What you will do → Count the lines in the records below that contain the string "smallest", with case counting, and give only the number.

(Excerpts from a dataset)

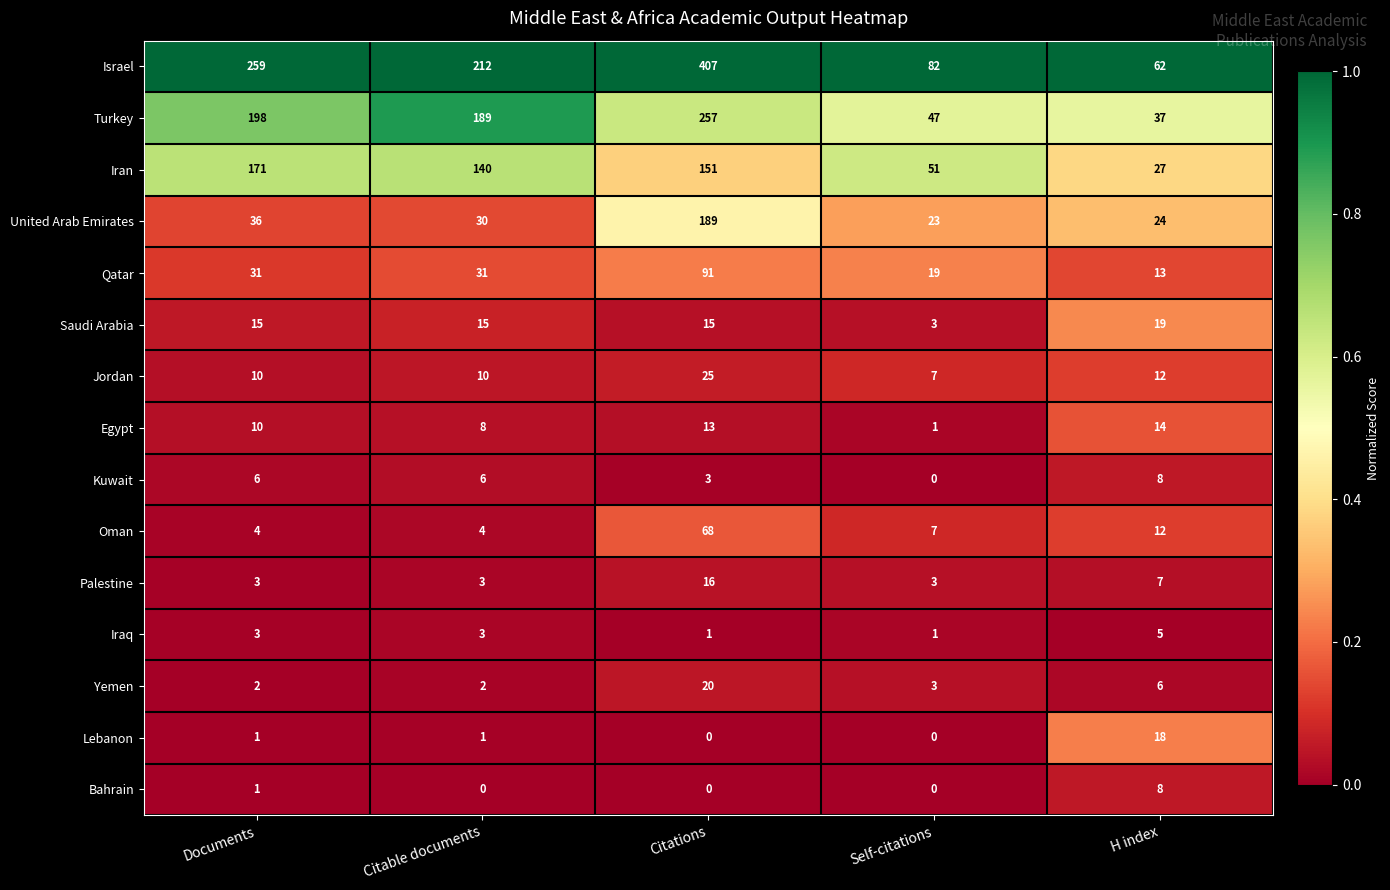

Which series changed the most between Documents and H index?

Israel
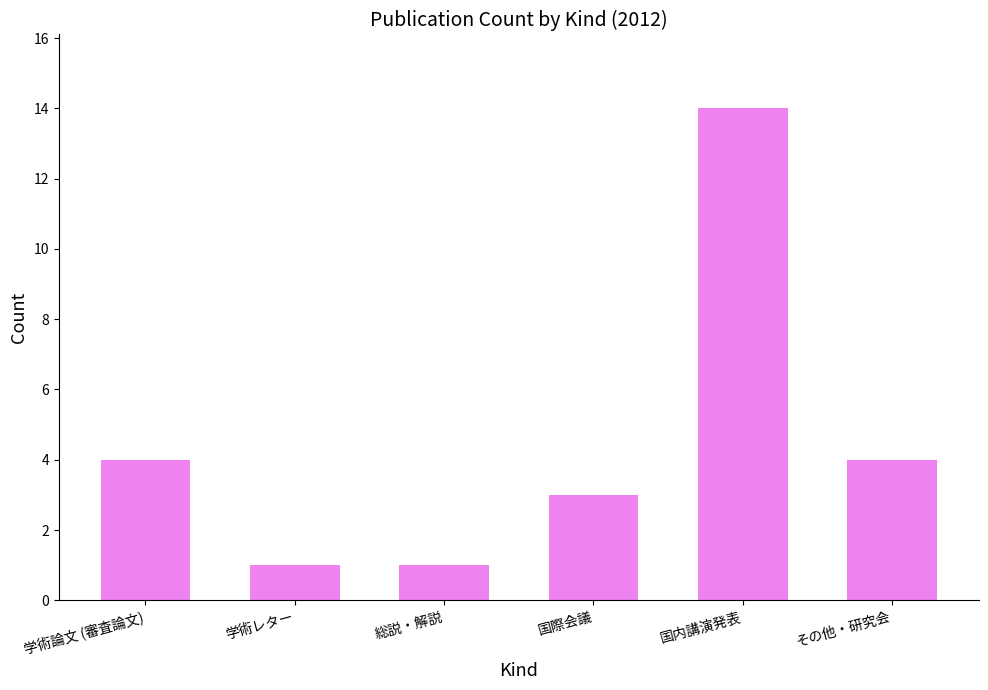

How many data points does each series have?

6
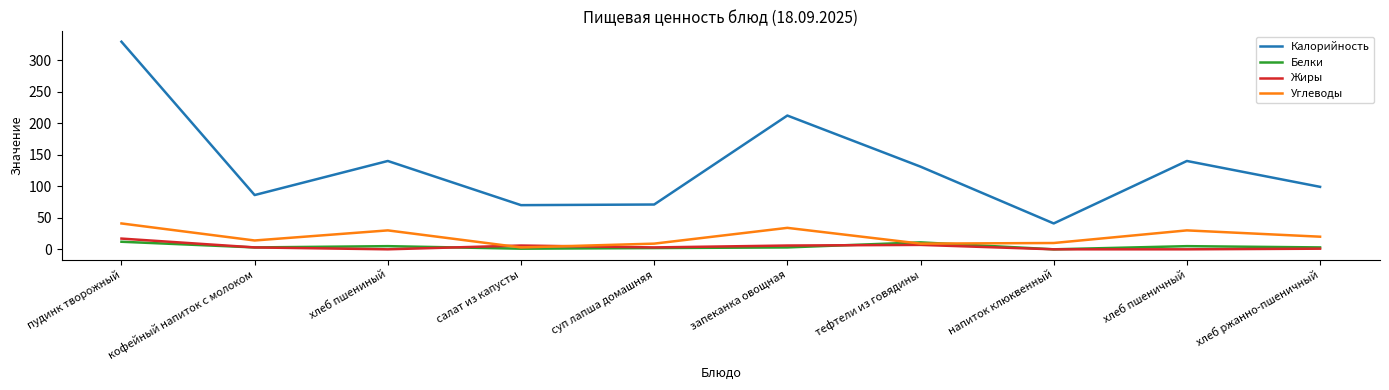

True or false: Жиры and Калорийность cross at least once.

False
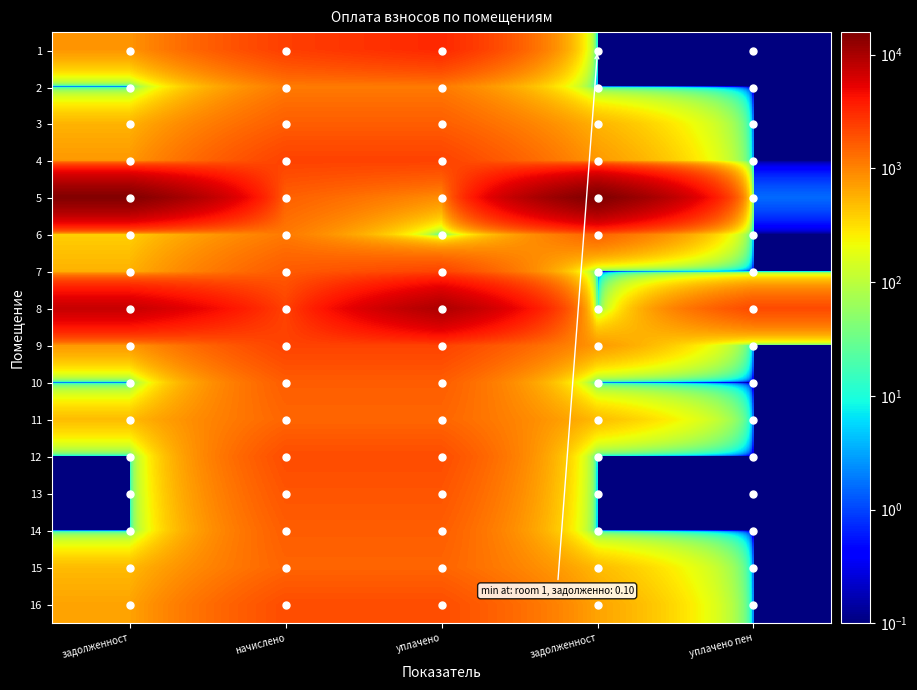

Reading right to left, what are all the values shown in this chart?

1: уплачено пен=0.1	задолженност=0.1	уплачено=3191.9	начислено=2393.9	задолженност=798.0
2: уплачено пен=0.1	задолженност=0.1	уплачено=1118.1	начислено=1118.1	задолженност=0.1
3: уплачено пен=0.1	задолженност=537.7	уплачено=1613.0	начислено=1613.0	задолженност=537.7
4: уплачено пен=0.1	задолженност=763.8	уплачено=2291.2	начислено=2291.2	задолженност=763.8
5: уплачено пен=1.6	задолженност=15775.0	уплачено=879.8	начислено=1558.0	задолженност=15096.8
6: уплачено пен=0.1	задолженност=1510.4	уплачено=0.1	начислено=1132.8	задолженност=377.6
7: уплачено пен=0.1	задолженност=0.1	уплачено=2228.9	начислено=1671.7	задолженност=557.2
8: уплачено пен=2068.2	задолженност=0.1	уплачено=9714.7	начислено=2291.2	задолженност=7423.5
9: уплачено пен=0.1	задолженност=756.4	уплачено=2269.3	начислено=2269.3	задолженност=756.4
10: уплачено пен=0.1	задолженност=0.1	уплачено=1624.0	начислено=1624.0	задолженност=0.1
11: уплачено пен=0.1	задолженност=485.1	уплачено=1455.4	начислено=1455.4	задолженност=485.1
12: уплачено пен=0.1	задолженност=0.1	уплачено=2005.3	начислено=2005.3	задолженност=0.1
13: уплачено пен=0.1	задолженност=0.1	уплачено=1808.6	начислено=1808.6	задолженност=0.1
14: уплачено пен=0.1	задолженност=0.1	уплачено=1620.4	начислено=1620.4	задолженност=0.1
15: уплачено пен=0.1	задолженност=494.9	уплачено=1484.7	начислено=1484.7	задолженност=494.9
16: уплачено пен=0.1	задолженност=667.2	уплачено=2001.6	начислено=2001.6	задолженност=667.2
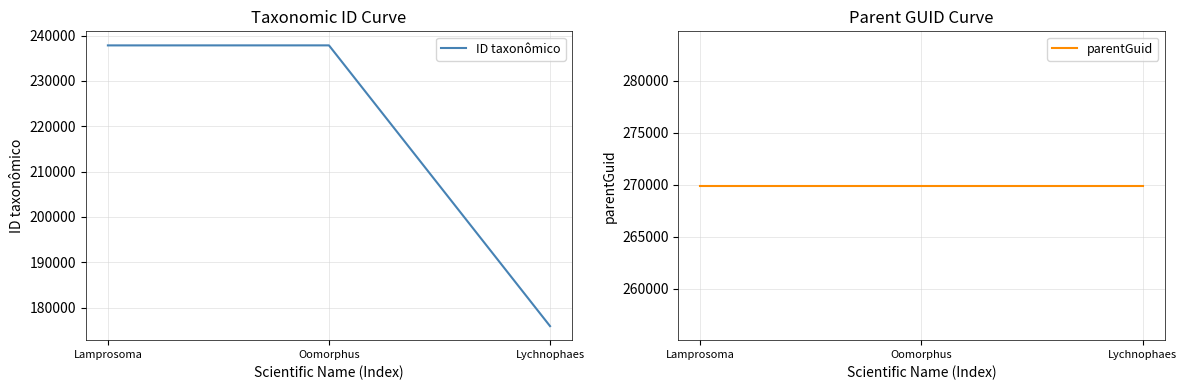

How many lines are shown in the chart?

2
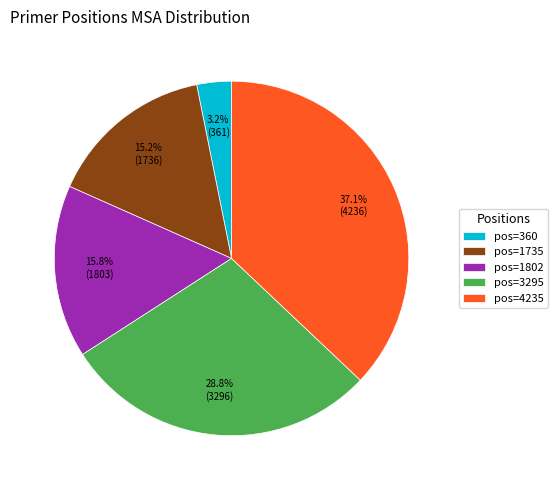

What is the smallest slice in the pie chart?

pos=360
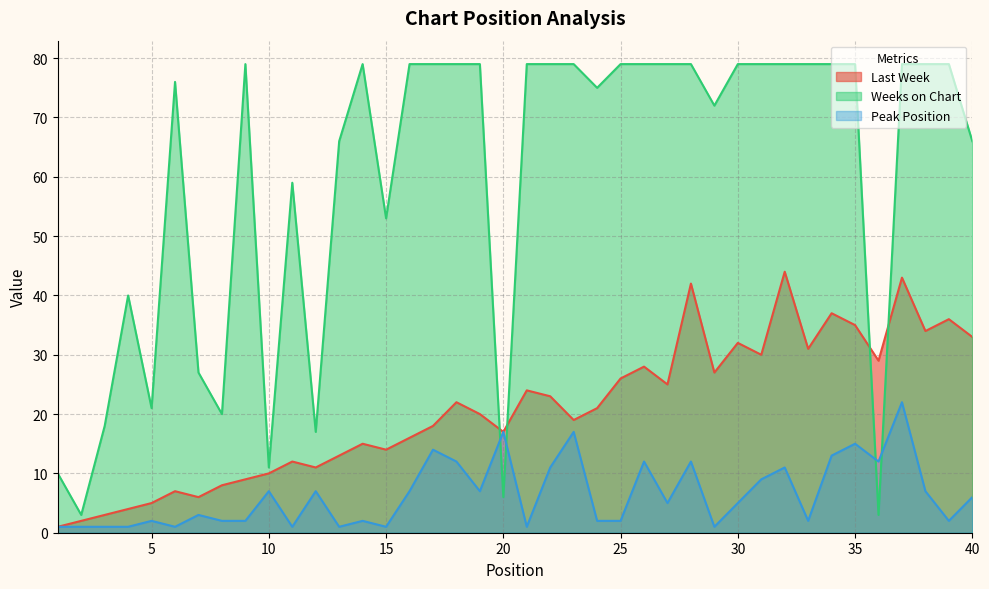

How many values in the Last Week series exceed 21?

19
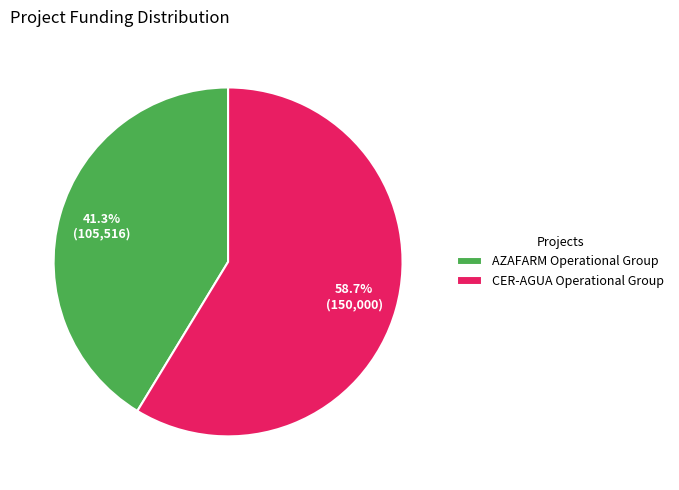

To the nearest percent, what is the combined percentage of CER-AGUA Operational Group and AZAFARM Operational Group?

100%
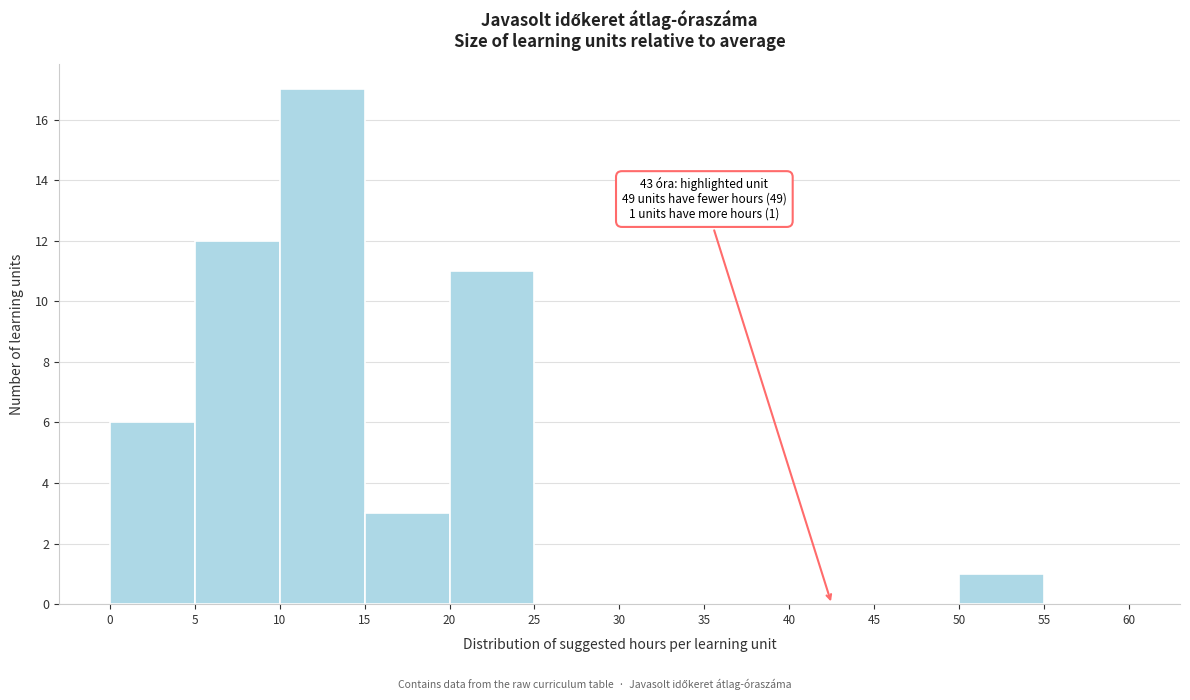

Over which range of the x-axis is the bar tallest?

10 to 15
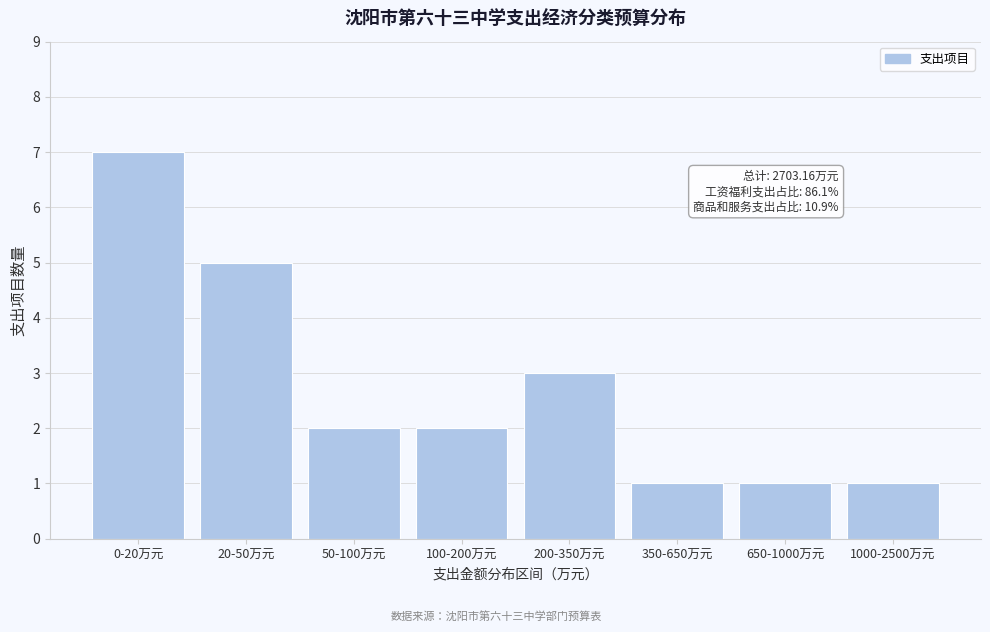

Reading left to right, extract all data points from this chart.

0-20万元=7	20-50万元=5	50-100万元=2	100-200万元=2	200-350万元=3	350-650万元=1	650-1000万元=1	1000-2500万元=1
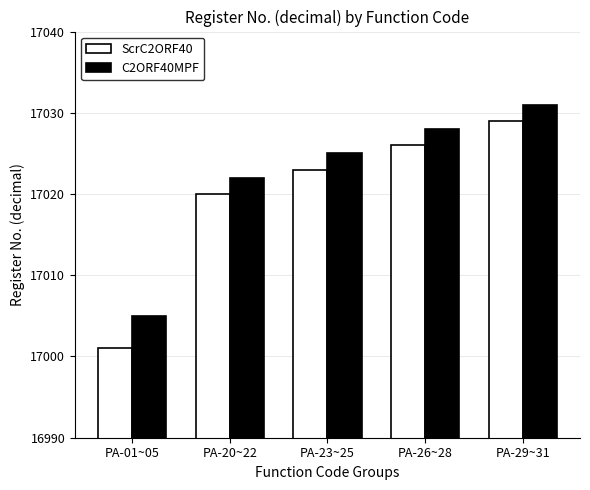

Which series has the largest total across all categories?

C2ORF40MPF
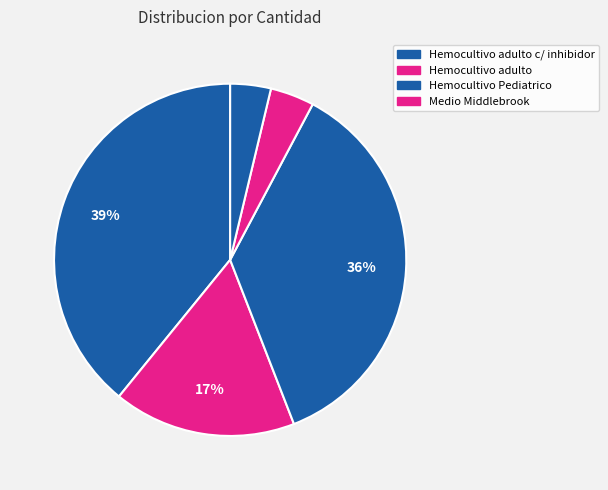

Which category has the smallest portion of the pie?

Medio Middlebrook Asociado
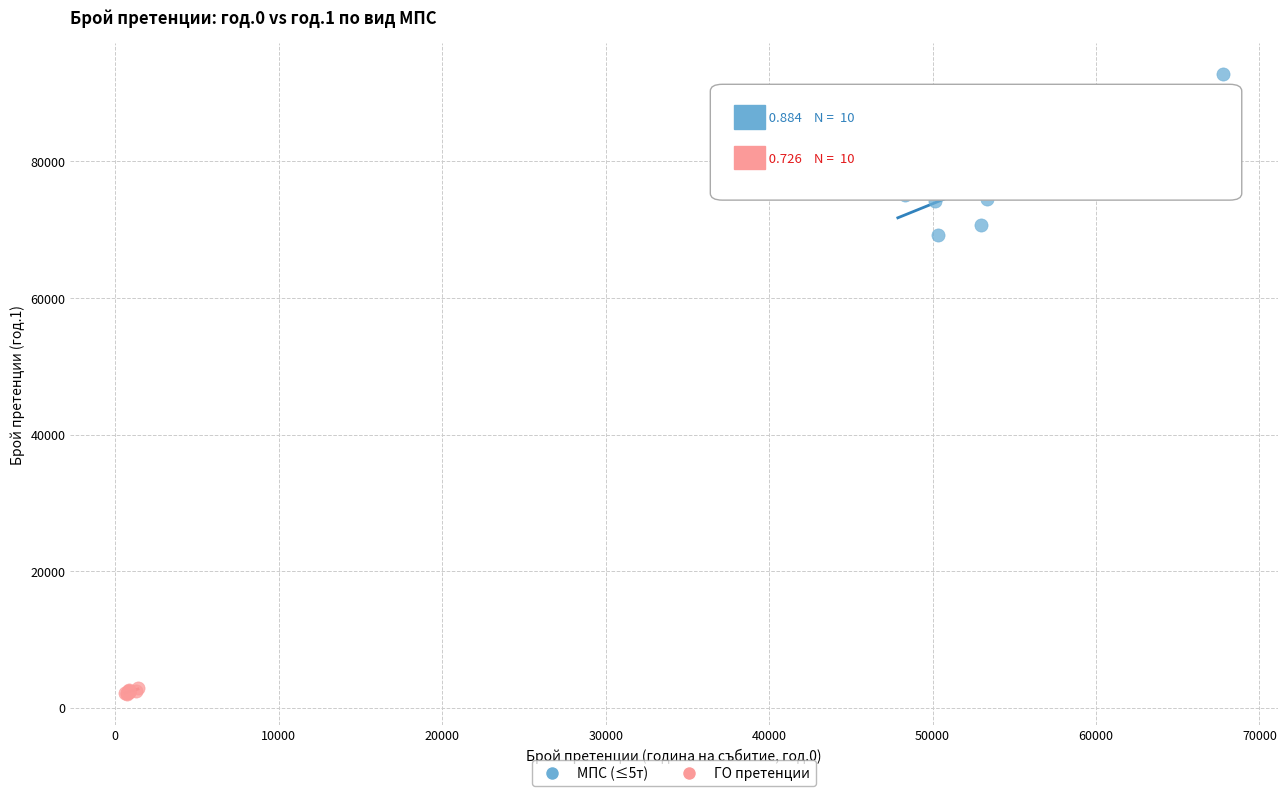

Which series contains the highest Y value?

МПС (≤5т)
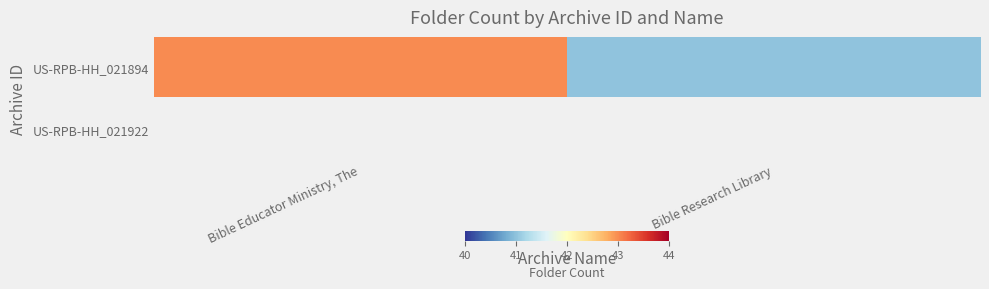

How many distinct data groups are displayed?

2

Answer below → 2